Paraguayan Spanish, like Paraguayan Guarani, is marked by the influence of the other language, although it is not as accentuated as in Yopará. The transition zone between the different varieties is fluid, and therefore there is not always a strong distinction between different varieties. Below the following table, you will find several examples of the variants spoken in the country, with their translation into standard Spanish.

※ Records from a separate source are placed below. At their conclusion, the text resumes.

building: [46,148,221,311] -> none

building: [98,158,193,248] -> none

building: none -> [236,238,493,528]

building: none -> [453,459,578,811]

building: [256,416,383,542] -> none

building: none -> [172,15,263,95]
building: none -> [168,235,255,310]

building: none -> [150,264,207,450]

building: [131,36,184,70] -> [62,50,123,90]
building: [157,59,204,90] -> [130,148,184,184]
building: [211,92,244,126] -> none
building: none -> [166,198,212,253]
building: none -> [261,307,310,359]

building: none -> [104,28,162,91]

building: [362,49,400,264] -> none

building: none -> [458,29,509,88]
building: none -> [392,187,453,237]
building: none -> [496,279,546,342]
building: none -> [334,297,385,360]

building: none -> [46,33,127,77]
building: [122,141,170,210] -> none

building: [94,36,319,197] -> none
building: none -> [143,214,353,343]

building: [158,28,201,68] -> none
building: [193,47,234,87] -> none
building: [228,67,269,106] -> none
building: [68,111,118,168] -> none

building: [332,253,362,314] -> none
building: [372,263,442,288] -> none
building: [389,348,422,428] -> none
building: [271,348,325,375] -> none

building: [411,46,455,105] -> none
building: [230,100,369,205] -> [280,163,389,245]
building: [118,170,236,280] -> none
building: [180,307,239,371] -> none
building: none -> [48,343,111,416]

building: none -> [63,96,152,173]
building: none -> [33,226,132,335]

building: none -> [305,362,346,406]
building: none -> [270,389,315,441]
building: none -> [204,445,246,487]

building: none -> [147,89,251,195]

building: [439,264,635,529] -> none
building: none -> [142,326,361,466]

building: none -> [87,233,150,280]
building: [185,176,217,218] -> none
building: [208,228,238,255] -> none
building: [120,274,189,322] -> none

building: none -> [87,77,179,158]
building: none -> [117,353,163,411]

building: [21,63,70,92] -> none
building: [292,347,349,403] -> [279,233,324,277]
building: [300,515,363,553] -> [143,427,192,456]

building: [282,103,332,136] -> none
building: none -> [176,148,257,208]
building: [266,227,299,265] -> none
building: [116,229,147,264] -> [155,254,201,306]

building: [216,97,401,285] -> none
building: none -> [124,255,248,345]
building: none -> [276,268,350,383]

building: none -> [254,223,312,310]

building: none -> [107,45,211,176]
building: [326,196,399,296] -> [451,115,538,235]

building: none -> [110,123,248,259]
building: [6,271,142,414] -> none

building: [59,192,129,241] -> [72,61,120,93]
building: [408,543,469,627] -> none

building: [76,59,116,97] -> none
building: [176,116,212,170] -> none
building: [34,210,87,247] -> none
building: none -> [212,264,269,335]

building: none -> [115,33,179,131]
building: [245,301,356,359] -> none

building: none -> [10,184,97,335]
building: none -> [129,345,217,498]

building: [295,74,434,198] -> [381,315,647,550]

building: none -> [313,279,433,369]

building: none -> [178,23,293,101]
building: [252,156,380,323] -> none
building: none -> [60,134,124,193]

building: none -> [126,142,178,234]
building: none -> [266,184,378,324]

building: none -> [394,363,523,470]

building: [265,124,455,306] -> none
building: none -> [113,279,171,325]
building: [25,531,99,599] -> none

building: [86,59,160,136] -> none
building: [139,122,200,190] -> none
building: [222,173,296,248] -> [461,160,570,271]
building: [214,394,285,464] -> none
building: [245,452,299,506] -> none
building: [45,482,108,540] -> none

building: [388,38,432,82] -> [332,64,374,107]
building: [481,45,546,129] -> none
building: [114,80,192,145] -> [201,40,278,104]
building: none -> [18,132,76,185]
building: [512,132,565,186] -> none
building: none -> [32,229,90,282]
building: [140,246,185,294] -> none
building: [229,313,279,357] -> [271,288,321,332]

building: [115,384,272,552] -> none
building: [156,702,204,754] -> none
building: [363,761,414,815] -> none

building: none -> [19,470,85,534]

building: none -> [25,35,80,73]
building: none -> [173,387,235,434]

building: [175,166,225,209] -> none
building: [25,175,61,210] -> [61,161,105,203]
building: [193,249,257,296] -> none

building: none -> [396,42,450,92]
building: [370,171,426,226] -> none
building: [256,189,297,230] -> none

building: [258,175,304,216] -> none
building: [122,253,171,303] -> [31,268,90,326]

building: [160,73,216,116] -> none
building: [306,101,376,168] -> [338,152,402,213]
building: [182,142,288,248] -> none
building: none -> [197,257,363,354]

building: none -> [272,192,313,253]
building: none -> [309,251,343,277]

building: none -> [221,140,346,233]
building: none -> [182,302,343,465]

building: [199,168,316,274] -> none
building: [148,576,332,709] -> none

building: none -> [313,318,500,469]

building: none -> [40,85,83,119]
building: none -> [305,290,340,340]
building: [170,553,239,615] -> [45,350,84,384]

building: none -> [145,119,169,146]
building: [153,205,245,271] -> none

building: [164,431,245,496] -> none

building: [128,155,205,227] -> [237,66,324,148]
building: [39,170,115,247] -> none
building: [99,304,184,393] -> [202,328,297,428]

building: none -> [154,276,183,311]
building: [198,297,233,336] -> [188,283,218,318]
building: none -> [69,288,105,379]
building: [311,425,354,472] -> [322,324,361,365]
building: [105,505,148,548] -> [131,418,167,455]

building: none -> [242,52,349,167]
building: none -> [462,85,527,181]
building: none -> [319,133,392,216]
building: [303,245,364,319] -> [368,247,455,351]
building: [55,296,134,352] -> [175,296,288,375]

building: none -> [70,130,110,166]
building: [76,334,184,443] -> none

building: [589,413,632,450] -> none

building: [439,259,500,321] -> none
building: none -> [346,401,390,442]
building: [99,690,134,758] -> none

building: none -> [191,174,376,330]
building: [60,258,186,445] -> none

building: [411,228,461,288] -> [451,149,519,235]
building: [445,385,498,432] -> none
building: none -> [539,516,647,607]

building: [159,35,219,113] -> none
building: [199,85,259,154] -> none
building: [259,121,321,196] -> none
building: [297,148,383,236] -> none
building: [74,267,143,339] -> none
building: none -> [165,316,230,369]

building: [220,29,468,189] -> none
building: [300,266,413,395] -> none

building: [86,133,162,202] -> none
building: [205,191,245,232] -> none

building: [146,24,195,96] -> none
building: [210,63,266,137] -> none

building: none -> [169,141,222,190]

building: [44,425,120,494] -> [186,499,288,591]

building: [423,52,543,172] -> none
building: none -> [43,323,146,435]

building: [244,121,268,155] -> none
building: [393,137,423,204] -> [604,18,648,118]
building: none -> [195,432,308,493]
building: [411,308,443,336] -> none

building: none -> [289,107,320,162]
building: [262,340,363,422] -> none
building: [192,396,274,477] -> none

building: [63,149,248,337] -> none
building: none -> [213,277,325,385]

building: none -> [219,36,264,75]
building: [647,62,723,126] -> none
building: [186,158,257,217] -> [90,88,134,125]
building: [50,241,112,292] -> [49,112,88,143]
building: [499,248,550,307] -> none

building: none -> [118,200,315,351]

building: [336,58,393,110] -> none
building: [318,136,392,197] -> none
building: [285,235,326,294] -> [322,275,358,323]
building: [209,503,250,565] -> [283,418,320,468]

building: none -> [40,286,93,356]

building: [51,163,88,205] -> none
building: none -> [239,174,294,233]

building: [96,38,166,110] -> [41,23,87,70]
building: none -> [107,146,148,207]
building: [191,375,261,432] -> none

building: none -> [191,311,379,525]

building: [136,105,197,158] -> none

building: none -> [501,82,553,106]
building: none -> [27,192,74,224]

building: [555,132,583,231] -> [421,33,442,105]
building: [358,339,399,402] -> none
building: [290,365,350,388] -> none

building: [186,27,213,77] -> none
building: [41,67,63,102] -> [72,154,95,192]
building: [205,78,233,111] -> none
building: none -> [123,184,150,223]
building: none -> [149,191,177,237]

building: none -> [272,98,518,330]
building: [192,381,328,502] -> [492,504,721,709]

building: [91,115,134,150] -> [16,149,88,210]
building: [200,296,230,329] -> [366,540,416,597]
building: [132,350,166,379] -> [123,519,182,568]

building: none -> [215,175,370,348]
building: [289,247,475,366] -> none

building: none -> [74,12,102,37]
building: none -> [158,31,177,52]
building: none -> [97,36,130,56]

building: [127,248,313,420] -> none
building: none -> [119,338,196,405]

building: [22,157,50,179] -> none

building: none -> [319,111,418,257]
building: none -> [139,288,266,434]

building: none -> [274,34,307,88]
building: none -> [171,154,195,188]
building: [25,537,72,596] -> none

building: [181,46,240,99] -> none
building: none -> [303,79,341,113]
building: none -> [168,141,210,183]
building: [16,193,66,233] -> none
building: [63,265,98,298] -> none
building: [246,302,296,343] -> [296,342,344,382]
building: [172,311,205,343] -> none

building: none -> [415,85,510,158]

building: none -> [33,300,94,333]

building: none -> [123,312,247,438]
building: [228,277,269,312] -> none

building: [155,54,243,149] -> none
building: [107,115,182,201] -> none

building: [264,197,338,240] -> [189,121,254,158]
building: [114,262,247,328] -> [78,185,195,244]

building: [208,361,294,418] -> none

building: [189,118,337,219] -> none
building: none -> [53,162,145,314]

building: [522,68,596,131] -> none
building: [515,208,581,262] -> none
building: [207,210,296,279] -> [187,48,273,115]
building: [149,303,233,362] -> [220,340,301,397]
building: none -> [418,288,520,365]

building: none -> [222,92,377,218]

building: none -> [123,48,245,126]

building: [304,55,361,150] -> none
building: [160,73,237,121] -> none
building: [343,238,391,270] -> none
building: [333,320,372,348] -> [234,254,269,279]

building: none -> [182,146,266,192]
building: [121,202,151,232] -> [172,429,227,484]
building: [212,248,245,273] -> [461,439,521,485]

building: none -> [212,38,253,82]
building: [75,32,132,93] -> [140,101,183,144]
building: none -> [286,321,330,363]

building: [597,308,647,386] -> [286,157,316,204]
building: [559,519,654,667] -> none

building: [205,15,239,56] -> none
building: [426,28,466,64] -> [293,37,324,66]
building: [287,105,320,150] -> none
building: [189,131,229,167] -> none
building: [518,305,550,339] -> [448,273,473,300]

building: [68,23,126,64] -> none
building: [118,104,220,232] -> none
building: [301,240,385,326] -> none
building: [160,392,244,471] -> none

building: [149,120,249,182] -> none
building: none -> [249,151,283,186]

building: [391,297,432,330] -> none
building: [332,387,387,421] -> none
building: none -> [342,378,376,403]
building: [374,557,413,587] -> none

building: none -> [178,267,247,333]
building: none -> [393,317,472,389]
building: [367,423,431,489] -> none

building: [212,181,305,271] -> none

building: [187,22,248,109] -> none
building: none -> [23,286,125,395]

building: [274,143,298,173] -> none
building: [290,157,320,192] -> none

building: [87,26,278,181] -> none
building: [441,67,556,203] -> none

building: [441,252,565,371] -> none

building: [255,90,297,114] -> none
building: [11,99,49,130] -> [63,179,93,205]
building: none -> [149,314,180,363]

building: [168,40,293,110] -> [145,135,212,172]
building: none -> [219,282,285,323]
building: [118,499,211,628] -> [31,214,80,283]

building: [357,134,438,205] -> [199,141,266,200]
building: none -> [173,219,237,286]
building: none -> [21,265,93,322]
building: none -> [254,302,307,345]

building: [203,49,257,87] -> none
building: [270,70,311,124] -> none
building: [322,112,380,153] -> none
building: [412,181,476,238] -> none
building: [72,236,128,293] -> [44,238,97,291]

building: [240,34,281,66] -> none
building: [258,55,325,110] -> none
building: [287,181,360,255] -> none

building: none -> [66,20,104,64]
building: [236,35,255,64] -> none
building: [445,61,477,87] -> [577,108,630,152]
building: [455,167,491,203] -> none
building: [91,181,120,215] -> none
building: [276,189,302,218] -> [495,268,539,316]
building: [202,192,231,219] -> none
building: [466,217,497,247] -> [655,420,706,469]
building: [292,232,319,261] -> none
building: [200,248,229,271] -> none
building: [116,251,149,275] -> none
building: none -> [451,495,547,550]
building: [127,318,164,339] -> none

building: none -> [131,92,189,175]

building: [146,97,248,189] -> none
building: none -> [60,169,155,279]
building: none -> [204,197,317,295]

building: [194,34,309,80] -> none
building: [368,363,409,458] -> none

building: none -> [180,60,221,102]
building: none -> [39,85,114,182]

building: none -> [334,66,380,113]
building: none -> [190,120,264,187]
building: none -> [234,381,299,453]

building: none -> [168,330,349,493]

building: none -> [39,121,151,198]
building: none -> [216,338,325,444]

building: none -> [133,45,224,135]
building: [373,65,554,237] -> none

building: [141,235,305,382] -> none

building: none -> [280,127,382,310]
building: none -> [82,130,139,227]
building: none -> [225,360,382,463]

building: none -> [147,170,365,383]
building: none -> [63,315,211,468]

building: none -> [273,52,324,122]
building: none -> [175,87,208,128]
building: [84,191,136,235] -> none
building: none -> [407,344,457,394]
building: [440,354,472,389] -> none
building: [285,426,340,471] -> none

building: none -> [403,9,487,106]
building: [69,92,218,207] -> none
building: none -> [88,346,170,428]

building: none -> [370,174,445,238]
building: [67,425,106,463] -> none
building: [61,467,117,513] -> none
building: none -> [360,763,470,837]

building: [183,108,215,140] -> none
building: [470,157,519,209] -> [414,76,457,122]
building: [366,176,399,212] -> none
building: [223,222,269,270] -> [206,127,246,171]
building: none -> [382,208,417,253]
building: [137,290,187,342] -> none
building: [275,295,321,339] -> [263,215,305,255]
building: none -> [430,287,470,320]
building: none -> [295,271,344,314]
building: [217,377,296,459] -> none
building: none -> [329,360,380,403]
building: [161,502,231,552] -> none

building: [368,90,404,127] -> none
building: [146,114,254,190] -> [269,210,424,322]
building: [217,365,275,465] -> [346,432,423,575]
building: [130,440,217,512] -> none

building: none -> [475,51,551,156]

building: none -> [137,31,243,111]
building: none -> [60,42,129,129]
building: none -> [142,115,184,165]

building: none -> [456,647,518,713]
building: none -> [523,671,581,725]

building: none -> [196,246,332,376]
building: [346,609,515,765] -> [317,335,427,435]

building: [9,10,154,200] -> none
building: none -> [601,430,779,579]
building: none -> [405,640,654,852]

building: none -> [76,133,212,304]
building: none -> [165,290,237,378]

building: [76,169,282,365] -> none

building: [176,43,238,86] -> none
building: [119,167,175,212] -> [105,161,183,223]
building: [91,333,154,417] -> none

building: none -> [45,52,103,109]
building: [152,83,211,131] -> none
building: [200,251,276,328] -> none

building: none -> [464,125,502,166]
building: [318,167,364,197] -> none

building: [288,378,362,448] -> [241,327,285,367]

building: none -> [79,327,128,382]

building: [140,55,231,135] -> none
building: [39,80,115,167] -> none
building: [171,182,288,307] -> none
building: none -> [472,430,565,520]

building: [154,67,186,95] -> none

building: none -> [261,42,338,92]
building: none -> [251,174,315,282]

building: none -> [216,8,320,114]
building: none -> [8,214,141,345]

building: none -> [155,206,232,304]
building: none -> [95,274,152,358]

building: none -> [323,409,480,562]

| Language (dialect) | Characteristics | Speakers |
|---|---|---|
| Standard Spanish | Neutral or standard Spanish, without the influence of other languages. | The Spanish world at large |
| Paraguayan Spanish | Paraguayan Spanish, with a small amount of influence from Guaraní. | Paraguayans who speak Spanish as their mother tongue with a low mastery of Guaraní. |
| Jopara | Paraguayan Spanish with Guaraní influence. Also defined as a mix of Spanish and Guaraní (guarañol). | Bilingual Paraguayans. |
| Paraguayan Guaraní (jehe'a) | Paraguayan Guaraní, with influence from Spanish. | Paraguayans who speak Guaraní as their mother tongue with a low mastery of Spanish. |
| Guaraní-ete | Guaraní without a Spanish influence. | Indigenous people and Guaraní tribes. |

- Paraguayan Spanish:
  - "Me voy a comprar para mi camisa". (English: I am going to buy a shirt, influenced by Guaraní "ajoguáta che kamisarã". In Standard Spanish it would be "Me compraré una camisa".)
  - "Vení un poco" (English: I came alone, calque of the word "ejumína" from Guaraní. In standard Spanish it would be "Vení únicamente.)
- Jopara:
  - "Ñasolucionáta nuestro problema": "Solucionaremos nuestro problema" (English: We will solve our problem, the word "ñasolucionáta" is influenced by Guaraní. "Ña" (pronounced "ña") is equivalent to "Nosotros", and "ta" refers to the future tense)
  - "Jaha a comprar": "Vamos a comprar" (English: We are going shopping, the word "Jaha" is loaned from Guaraní, meaning "we go".)
- Paraguayan Guaraní (jehe'a):
  - "Upéinte ou la iména": (English: It was then his wife came,"la" is the Spanish feminine definite article, not originally present in Guaraní.
  - "Che alee peteĩ aranduka": (English: I read a book, the word "alee" is loaned from Spanish "leer", but is "guaranized" (A+lee=I read). In Standard Guaraní, it would be "Che amoñe'ẽ peteĩ aranduka")

==Indigenous languages==
About 50,000 Paraguayans speak an indigenous language besides Guaraní:
- Aché language
- Angaité language
- Ava Guarani language
- Ayoreo language
- Chamacoco language
- Enlhet language
- Enxet language
- Iyoʼwujwa Chorote
- Kaskihá language
- Maká language
- Nivaclé language
- Pai Tavytera language
- Sanapaná language
- Toba-Maskoy language
- Toba Qom language

Besides Spanish, Guaraní, and all other previous languages, Portuguese, Plautdietsch, Standard German and Italian are spoken as well.